ValidateUser of Forms Authentication issue

Question

I am using SharePoint 2007 Enterprise + Publishing portal template + Windows Server 2008. And I am developing using ASP.Net + C# + .Net 3.5 + VSTS 2008 on SharePoint Server 2007. I am developing a custom Forms authentication based on Forms authentication interface. I am learning using Forms Authentication with SharePoint and my confusion is about this method -- ValidateUser of Forms Authentication, here is MSDN link,

http://msdn.microsoft.com/en-us/library/system.web.security.membershipprovider.validateuser.aspx

My confusions are about which component will call ValidateUser method?

1. Do I need to call ValidateUser by myself (my application code), or depends on my needs (not always needed, depends on my application scenario);
2. Is ValidateUser is called by SharePoint code (not my own application code), if yes, when (i.e. in what situations will SharePoint calls ValidateUser method, or say in other words, what operation in SharePoint will trigger invocation of this method)?

Answer 1

My confusions are about which component will call ValidateUser method?

It is called by the Login Control present in the page C:\Program Files\Common Files\microsoft shared\Web Server Extensions\12\TEMPLATE\LAYOUTS\login.aspx

Do I need to call ValidateUser by myself (my application code), or depends on my needs (not always needed, depends on my application scenario);

IF you want to Authenticate the user to SharePoint then ValidateUser has to be called/will be called.

Is ValidateUser is called by SharePoint code (not my own application code), if yes, when (i.e. in what situations will SharePoint calls ValidateUser method, or say in other words, what operation in SharePoint will trigger invocation of this method)?

To be exact SharePoint does not do authentication by itself it depends on the provider/ By default it is configured to validate the user based on the Active Directory Windows authentication. Where as you can also configure it to validate aganist different store ( FBA as you have done).

Being said that ValidateUser method is automatically called by Login Control when you click on the Sign In button.Once the user has been validated it drops a cookie so that the further request form the browser goes to the Server as the authenticated request.

[Update : To answer your comment]My question is, if I customize SharePoint login page and not using ASP.Net Login control, and for anonymous user, if the anonymous user access specific content which is blocked for anonymous users, will ValidateUser be called automatically?
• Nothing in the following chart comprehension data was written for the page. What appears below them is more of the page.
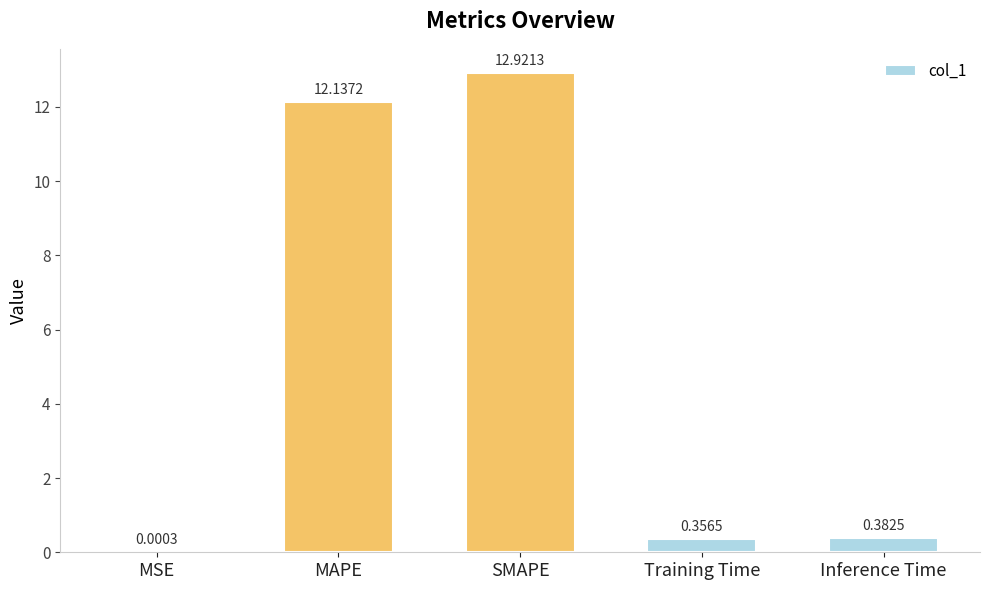

Which has a higher value, MAPE or SMAPE?

SMAPE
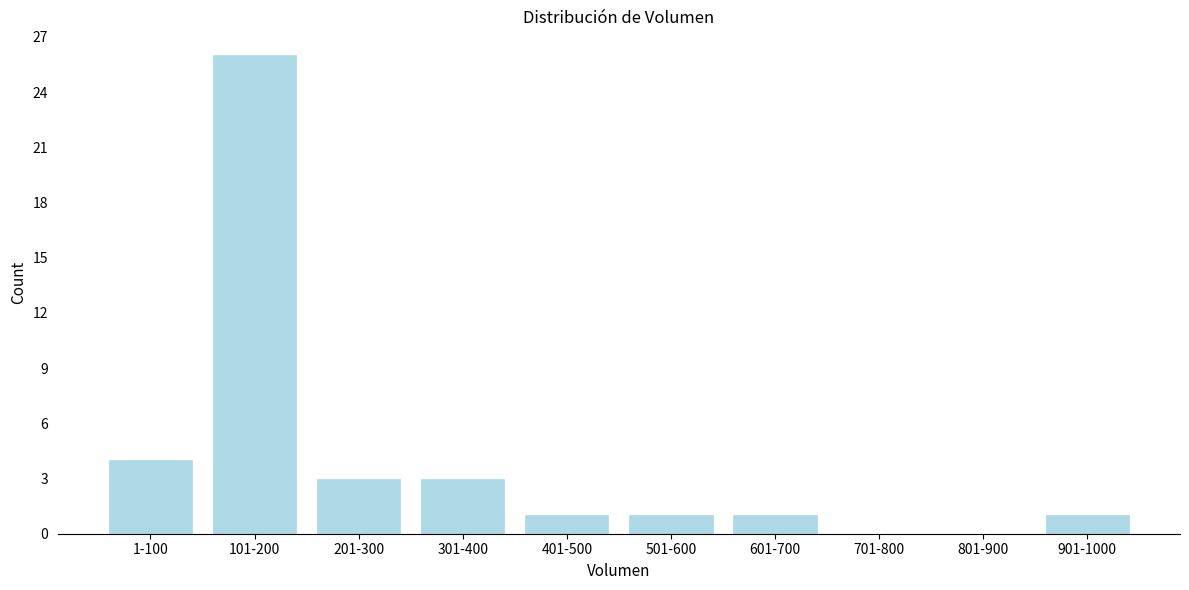

Reading left to right, extract all data points from this chart.

1-100=4	101-200=26	201-300=3	301-400=3	401-500=1	501-600=1	601-700=1	701-800=0	801-900=0	901-1000=1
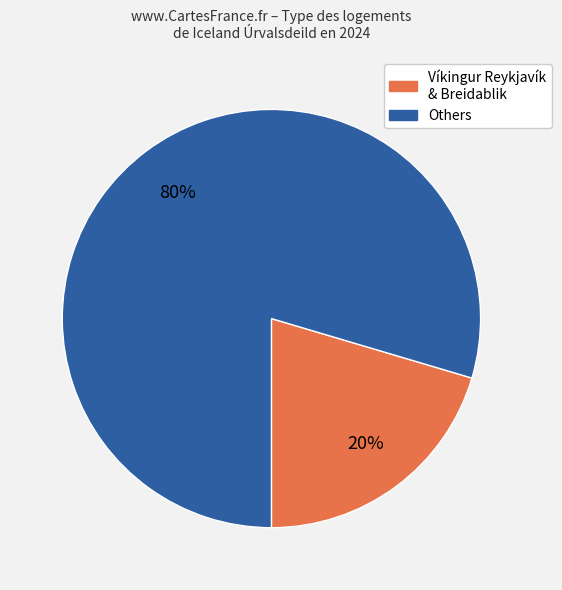

Does any single category account for the majority?

Yes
No, Only Case when the ValidateUser will be called is when you have a ASP.NET Login Control and when you click sign in button in it. Login control is nothing but a Custom Control that has Two TextBox, one Button and a Check Box, and if you don't want to use the default login control then you will have to somehow take the user name and password from the user and use the Validate method to authenticate him/her.

And to answer your second point ,

if you try to access a item that is blocked for anonymous user then SharePoint will contact the provide to authenticate the user (Provider will provide you the Login Screen) to put it simple you will be redirected Login Page.

On a Side note : Do not attempt to customize the Login.aspx present it the Layouts folder, because it is not recommended to do any changes to the SharePoint files.

Answer 2

The ValidateUser will be called by the Login control on the SharePoint forms login page, so you do not have to call this method yourself, unless you are customizing the login page or creating some kind of login handler.